PhD course by Marianna De Santis, Univ di Roma La Sapienza

Most real-world optimization problems in the areas of applied sciences, engineering and
economics involve multiple, often conflicting and nonlinear, goals. In the mathematical
model of these problems, under the necessity of reflecting discrete quantities, logical
relationships or decisions, integer and 0-1-variables need to be considered. We are
in the context of MultiObjective Mixed Integer Nonlinear Programming (MO-MINLP).

The design of efficient solution methods for MO-MINLP is a big challenge for people working in optimization, as these problems combine all the difficulties of both multiobjective problems and mixed integer nonlinear programming problems.
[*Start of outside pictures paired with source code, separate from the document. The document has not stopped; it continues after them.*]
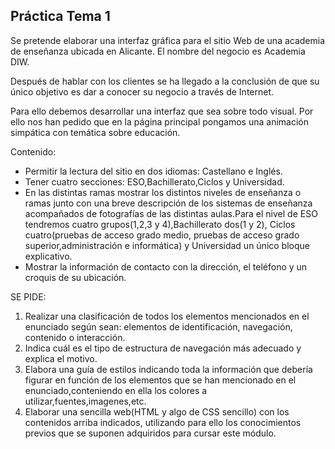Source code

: 
## Práctica Tema 1

Se pretende elaborar una interfaz gráfica para el sitio Web de una academia de enseñanza ubicada en Alicante. El nombre del negocio es Academia DIW.

Después de hablar con los clientes se ha llegado a la conclusión de que su único objetivo es dar a conocer su negocio a través de Internet.

Para ello debemos desarrollar una interfaz que sea sobre todo visual. Por ello nos han pedido que en la página principal pongamos una animación simpática con temática sobre educación.



Contenido:

- Permitir la lectura del sitio en dos idiomas: Castellano e Inglés.
- Tener cuatro secciones: ESO,Bachillerato,Ciclos y Universidad.
- En las distintas ramas mostrar los distintos niveles de enseñanza o ramas junto con una breve descripción de los sistemas de enseñanza acompañados de fotografías de las distintas aulas.Para el nivel de ESO tendremos cuatro grupos(1,2,3 y 4),Bachillerato dos(1 y 2), Ciclos cuatro(pruebas de acceso grado medio, pruebas de acceso grado superior,administración e informática) y Universidad un único bloque explicativo.
-	Mostrar la información de contacto con la dirección, el teléfono y un croquis de su ubicación.



SE PIDE:
1.	Realizar una clasificación de todos los elementos mencionados en el enunciado según sean: elementos de identificación, navegación, contenido o interacción.
2.	Indica cuál es el tipo de estructura de navegación más adecuado y explica el motivo.
3.	Elabora una guía de estilos indicando toda la información que debería figurar en función de los elementos que se han mencionado en el enunciado,conteniendo en ella los colores a utilizar,fuentes,imagenes,etc.
4.	Elaborar una sencilla web(HTML y algo de CSS sencillo) con los contenidos arriba indicados, utilizando para ello los conocimientos previos que se suponen adquiridos para cursar este módulo.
In this short course, after an introduction to the basic concepts and definitions of multiobjective optimization, we will give an overview on existing approaches for solving multiobjective mixed integer nonlinear programming problems.
We will present methods belonging to two main classes: decision space search algorithms (methods that work on the decision variables space) and criterion space search algorithms (methods that work in the space of the objectives).

The focus will be on exact algorithms, namely methods able to detect the complete nondominated set of a multiobjective mixed integer nonlinear programming problem.
We will discuss and show some theoretical results related to the exactness of the algorithms presented.